• REQUIRED ACTION A:
Reproduce the passage below on the GDPR and AI, from "Moreover, in regards" up to and including "GDPR (LE 3).".
• REQUIRED ACTION B:
Decide whether each statement agrees with the passage below on the GDPR and AI, answering yes or no and quoting the deciding words: (i) LE 3 states that all technologies are regulated in hindsight. (ii) The old directive was enforced before the Internet had been established. (iii) PUL was adapted to the extensive processing of personal data online.

• EXCERPTED TEXT:
*****
Moreover, in regards to AI, LE 3 means that in one way it can be said that the GDPR could impede the development on AI, but also states that on the other hand all technologies are regulated in hindsight. LE 3 concludes that it takes a long time to develop regulations and that it additionally is challenging to know what a technology will look like in the future. EU-regulators have attempted to be forward-looking with the GDPR, in that for example automated decision-making is believed to increase in the future. However, the Internet had recently been established in 1995 when the old directive was enforced, and PUL was not adapted to the extensive processing of personal data online, and thereby it is possible that the regulators have been aiming in the wrong direction once again with the GDPR (LE 3).
*****
• INFORMATION GIVEN:
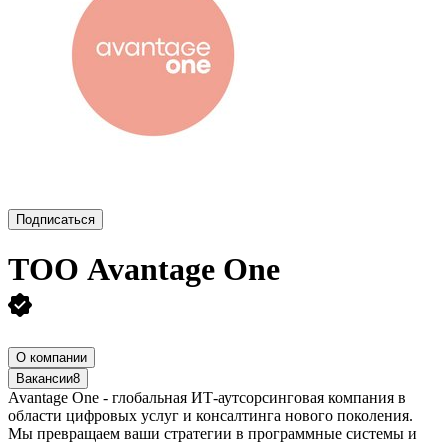
Подписаться
ТОО
Avantage One
О компании
Вакансии
8
Avantage One - глобальная ИТ-аутсорсинговая компания в
области цифровых услуг и консалтинга нового поколения.
Мы превращаем ваши стратегии в программные системы и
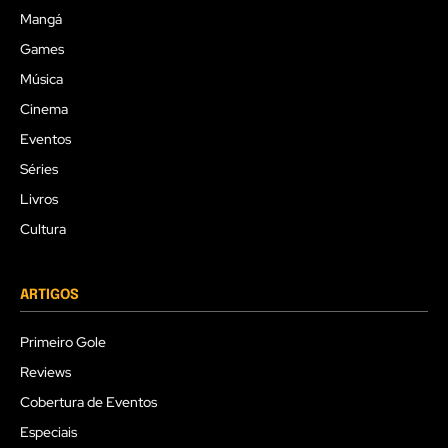
Mangá
Games
Música
Cinema
Eventos
Séries
Livros
Cultura
ARTIGOS
Primeiro Gole
Reviews
Cobertura de Eventos
Especiais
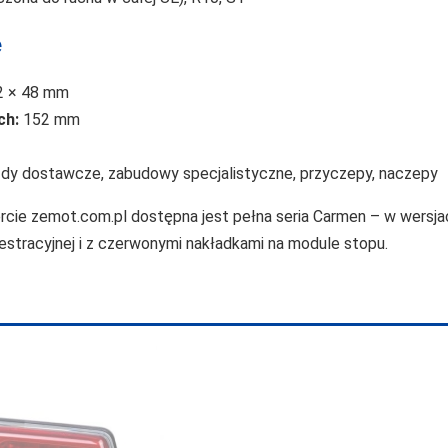
e
2 × 48 mm
ch:
152 mm
zdy dostawcze, zabudowy specjalistyczne, przyczepy, naczepy
rcie zemot.com.pl dostępna jest pełna seria Carmen – w wers
jestracyjnej i z czerwonymi nakładkami na module stopu.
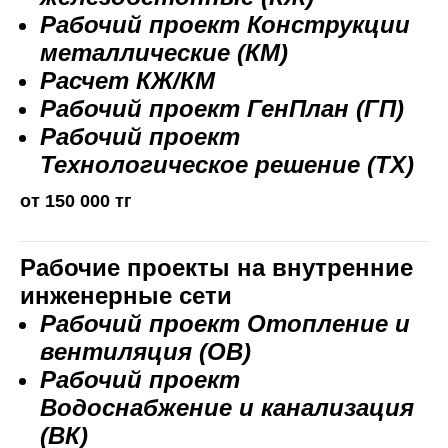
Рабочий проект Конструкции
металлические (КМ)
Расчет КЖ/КМ
Рабочий проект ГенПлан (ГП)
Рабочий проект
Технологическое решение (ТХ)
от 150 000 тг
Рабочие проекты на внутренние
инженерные сети
Рабочий проект Отопление и
вентиляция (ОВ)
Рабочий проект
Водоснабжение и канализация
(ВК)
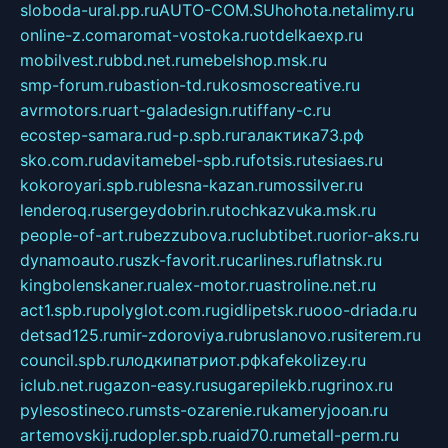
sloboda-ural.pp.ru
AUTO-COM.SU
hohota.net
alimy.ru
online-z.com
aromat-vostoka.ru
otdelkaexp.ru
mobilvest.ru
bbd.net.ru
mebelshop.msk.ru
smp-forum.ru
bastion-td.ru
kosmoscreative.ru
avrmotors.ru
art-galadesign.ru
tiffany-c.ru
ecostep-samara.ru
d-p.spb.ru
галактика73.рф
sko.com.ru
davitamebel-spb.ru
fotsis.ru
tesiaes.ru
kokoroyari.spb.ru
blesna-kazan.ru
mossilver.ru
lenderoq.ru
sergeydobrin.ru
tochkazvuka.msk.ru
people-of-art.ru
bezzubova.ru
clubtibet.ru
orior-aks.ru
dynamoauto.ru
szk-favorit.ru
carlines.ru
flatnsk.ru
kingbolenskaner.ru
alex-motor.ru
astroline.net.ru
act1.spb.ru
polyglot.com.ru
gidlipetsk.ru
ooo-driada.ru
detsad125.ru
mir-zdoroviya.ru
bruslanovo.ru
siterem.ru
council.spb.ru
лодкипатриот.рф
kafekolizey.ru
iclub.net.ru
gazon-easy.ru
sugarepilekb.ru
grinox.ru
pylesostineco.ru
msts-ozarenie.ru
kameryjooan.ru
artemovskij.ru
dopler.spb.ru
aid70.ru
metall-perm.ru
*****
• ANSWER SECTION A:
Moreover, in regards to AI, LE 3 means that in one way it can be said that the GDPR could impede the development on AI, but also states that on the other hand all technologies are regulated in hindsight. LE 3 concludes that it takes a long time to develop regulations and that it additionally is challenging to know what a technology will look like in the future. EU-regulators have attempted to be forward-looking with the GDPR, in that for example automated decision-making is believed to increase in the future. However, the Internet had recently been established in 1995 when the old directive was enforced, and PUL was not adapted to the extensive processing of personal data online, and thereby it is possible that the regulators have been aiming in the wrong direction once again with the GDPR (LE 3).

• ANSWER SECTION B:
(i) Yes: "all technologies are regulated in hindsight."
(ii) No: "the Internet had recently been established in 1995 when the old directive was enforced."
(iii) No: "PUL was not adapted to the extensive processing of personal data online."